Du hast ja wirklich einiges zu tragen in Eurer Situation! Mit dem Herzproblem umzugehen ist sicherlich nicht einfach und Du hast ja auch noch größere Kinder, die Deine Zuwendung und Aufmerksamkeit brauchen. Hoffentlich hast Du auch ein wenig Entlastung.
Ich bin mittlerweile dazugekommen, mich ein wenig in Eure Thematik einzulesen.
Biancuzzo schreibt in "Stillberatung" (1. Auflage 2005) S. 309-312 einiges zum Stillen von Babys mit angeborenen Herzfehlern (
hier kann man es teilweise online einsehen).
Wenn ich Deine genauere Schilderung richtig verstanden habe, hat Dein Baby einen Ventrikelseptumdefekt, den Biancuzzo beispielhaft mit den unterschiedlichen Erscheinungsformen erläutert.
Sie schreibt auf S. 309, Babys mit Herzfehlern sollen gestillt werden, weil Muttermilch hier besonders vorteilhaft sei (die Immunglobuline der Muttermilch schützen die besonders infektanfälligen Säuglinge); auf S. 310 betont Biancuzzo, daß das Trinken an der Brust für ein Neugeborenes physiologischer sei, als das Trinken an der Flasche; eine Studie ergab, daß die Sauerstoffsättigung beim Stillen deutlich höher ausfiel, als die ermittelten Werte während der Flaschenfütterung - bei keinem gestillten Kind trat ein Sauerstoffmangel auf, anders beim Füttern mit der Flasche.
Auf S. 312 kommt Biancuzzo zu der Schlußfolgerung, daß die Belastung der Säuglinge beim Trinken in Relation zur aufgewandten Energie stehe, wobei auf die Ermüdungsanzeichen geachtet werden solle.
Die Anregung auf S. 311 zur Probelmatik einer Gedeihstörung ist, darauf zu achten, daß das Baby
genug Hintermilch bekommt, es ist also besser, es länger an einer Seite trinken zu lassen, als kürzeres Anlegen an beiden Brüsten. Oder eben (nachdem sich Deine Milchmenge ja gut eingespielt hat) die gleiche Seite wieder anzubieten, wenn Deine Kleine eher kürzer gestillt hat.
Das Gedeihen des Babys ist oberstes Gebot.
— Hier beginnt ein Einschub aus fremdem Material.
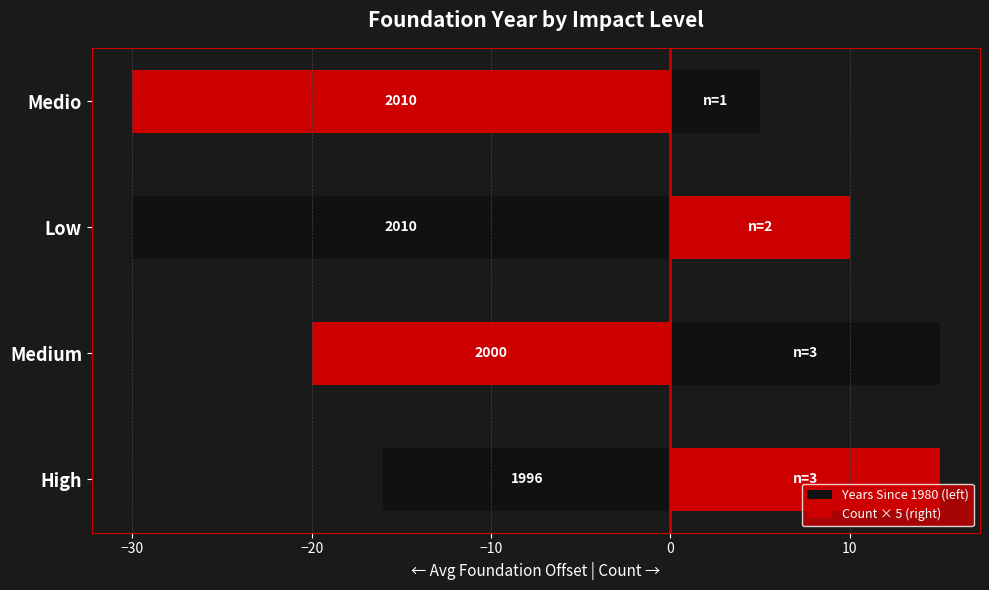

Count the number of data series in this chart.

2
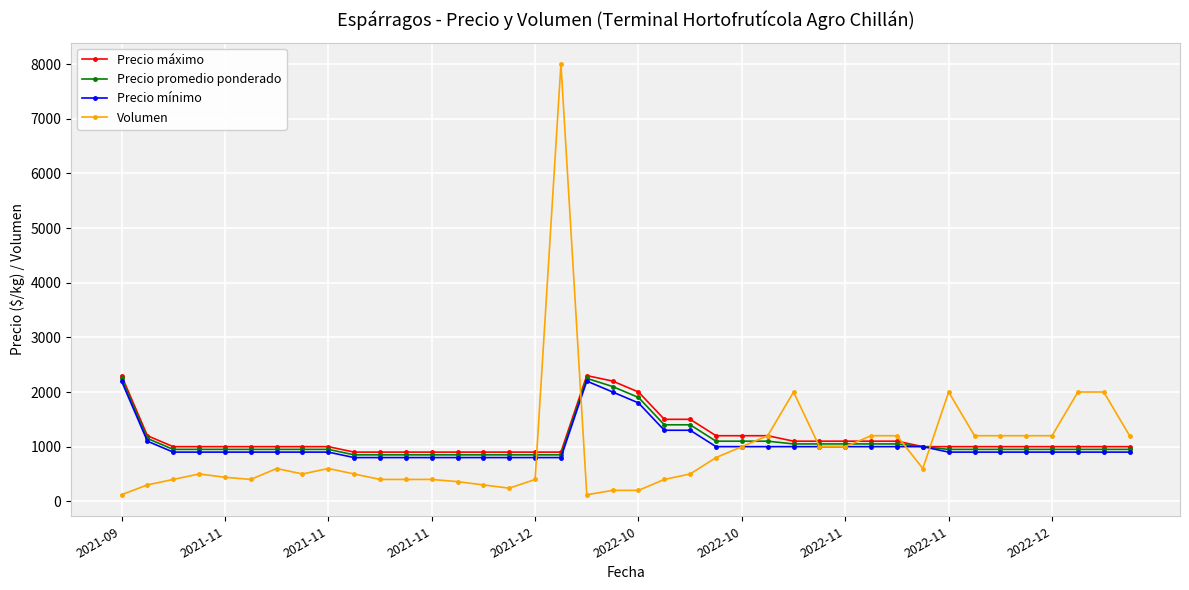

List the series in order of their overall mean, lowest first.

Volumen, Precio mínimo, Precio promedio ponderado, Precio máximo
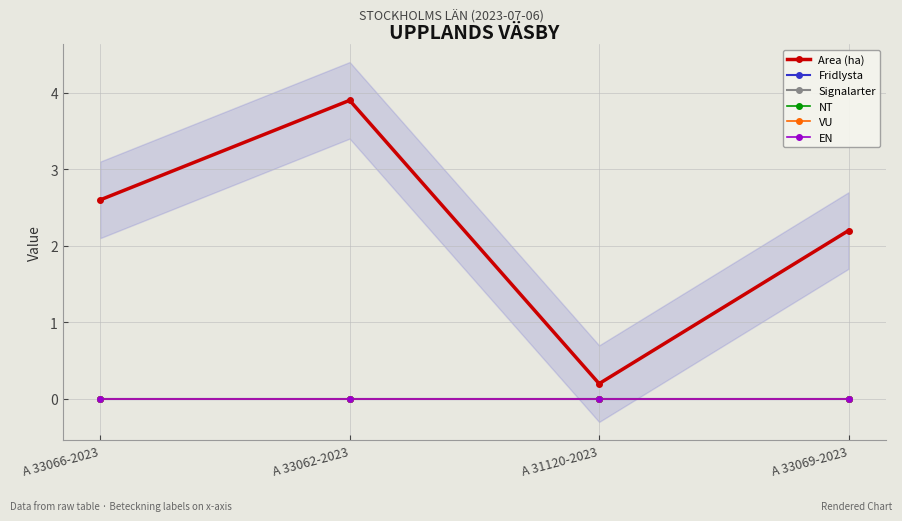

How many values in the Area (ha) series are below 2?

1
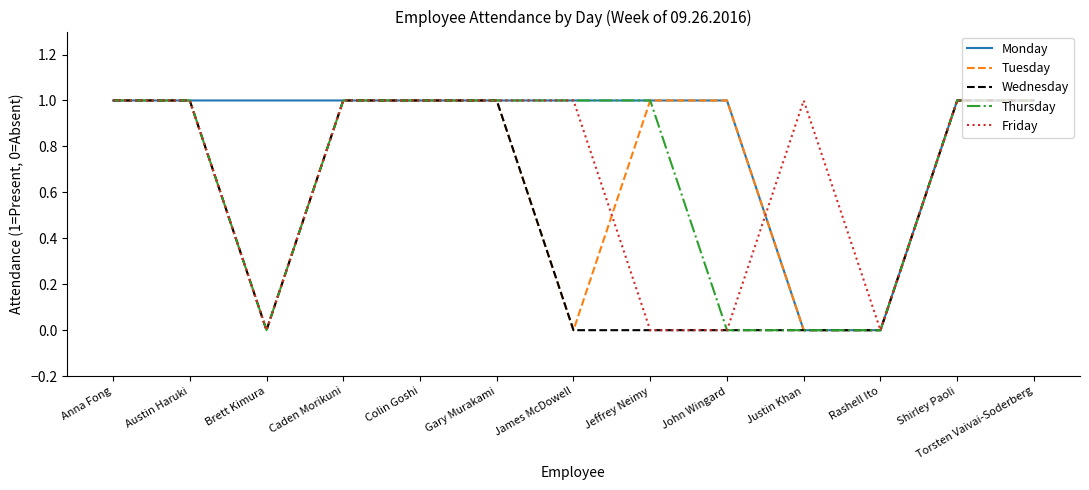

What is the average value of the Thursday series?

1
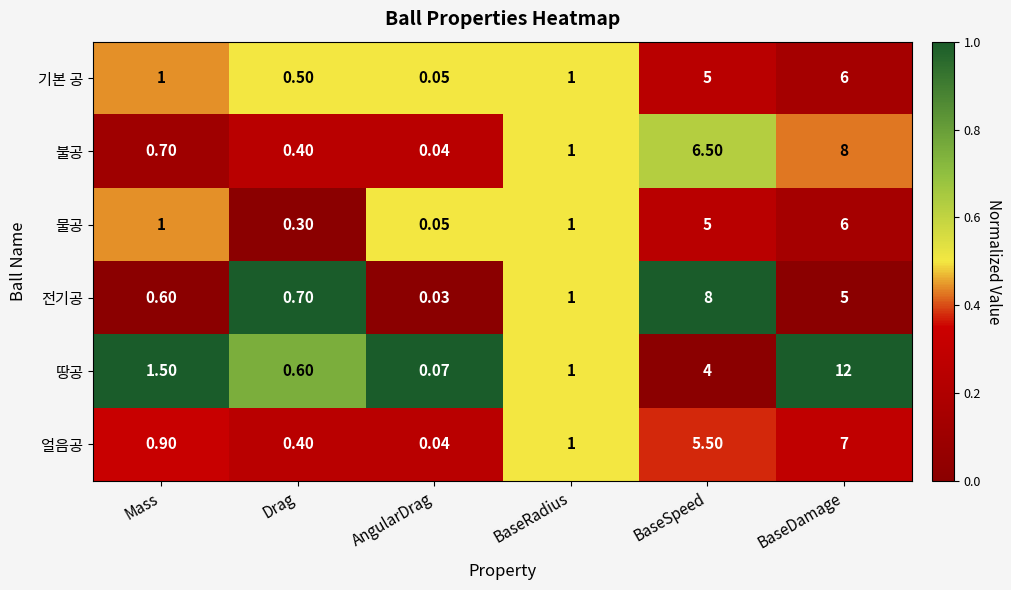

At which category is the sum across all series the highest?

BaseDamage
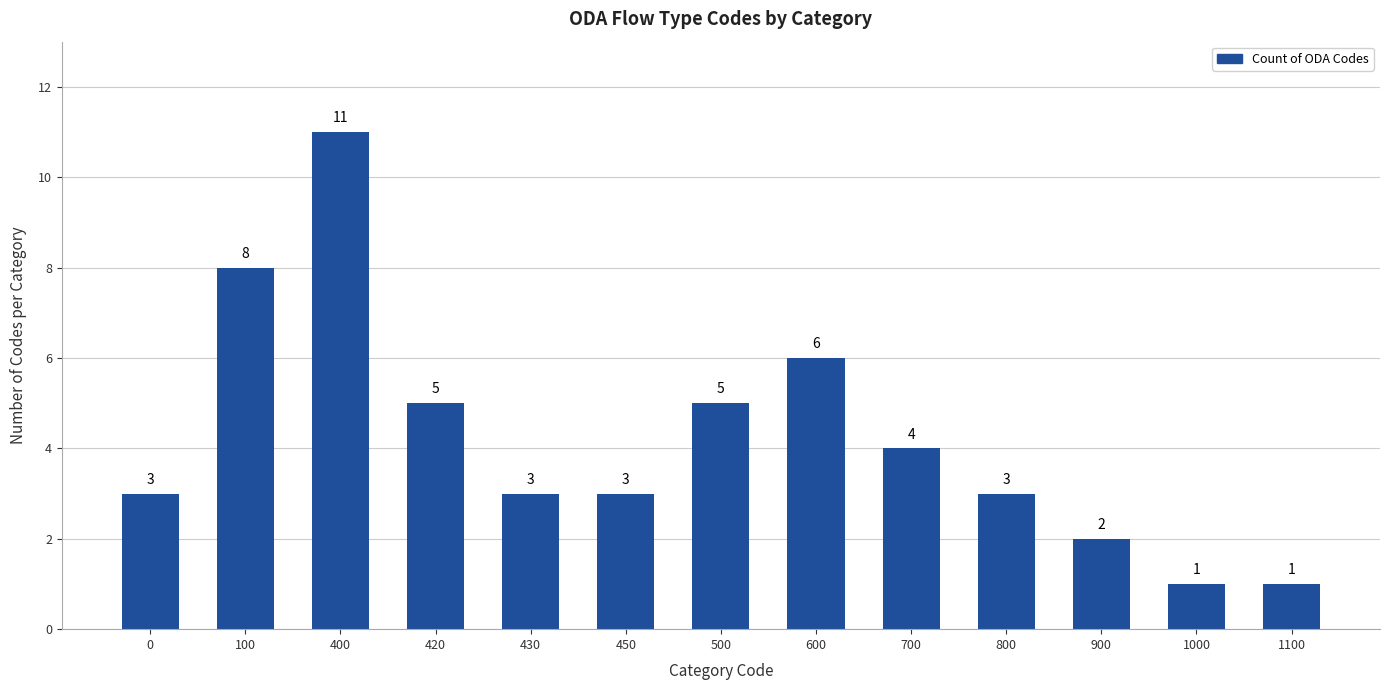

At which category does the chart reach its peak across all series?

400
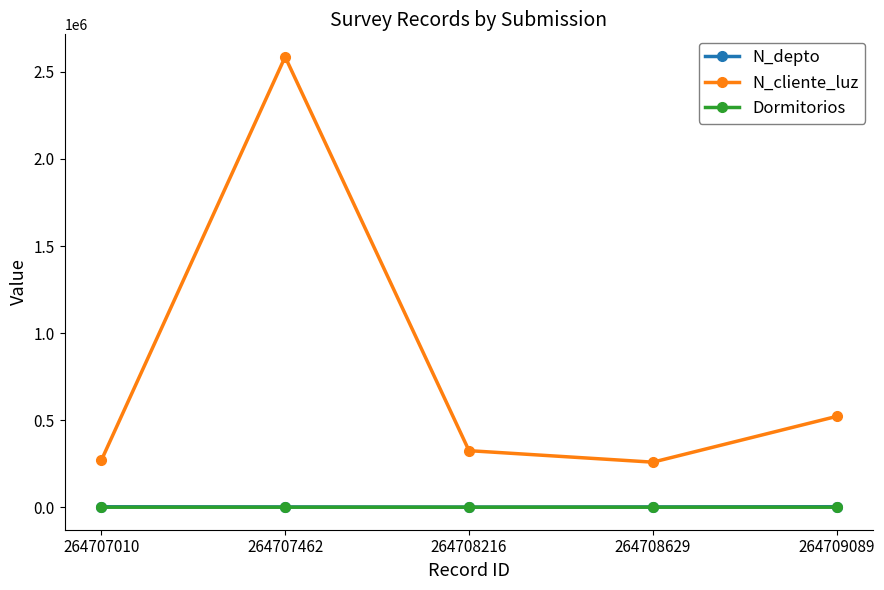

The Dormitorios series shows 11 at 264708629. True or false?

True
So kann es durchaus auch sinnvoll sein, zusätzlich (angereicherte) Muttermilch zu geben. Zum Zufüttern werden allerdings alternative Fütterungsmethoden angeregt, da das Füttern mit der Flasche zu einer Saugverwirrung führen kann; die Technik an der Flasche ist eine andere, die Zungenbewegung muß genau andersherum ablaufen und einige Babys kommen damit nicht zurecht (was weitere Probleme nach sich ziehen kann). Ich bin etwas erstaunt über die Einschätzung Deiner Hebamme, wie macht sie es denn fest, daß Deine Kleine problemlos zwischen Brust und Flasche wechseln kann?
"Bechern" wäre doch eine Alternative, die das Baby nicht zusätzlich anstrengt.
Ich wünsche Dir viel Kraft für Dein Baby!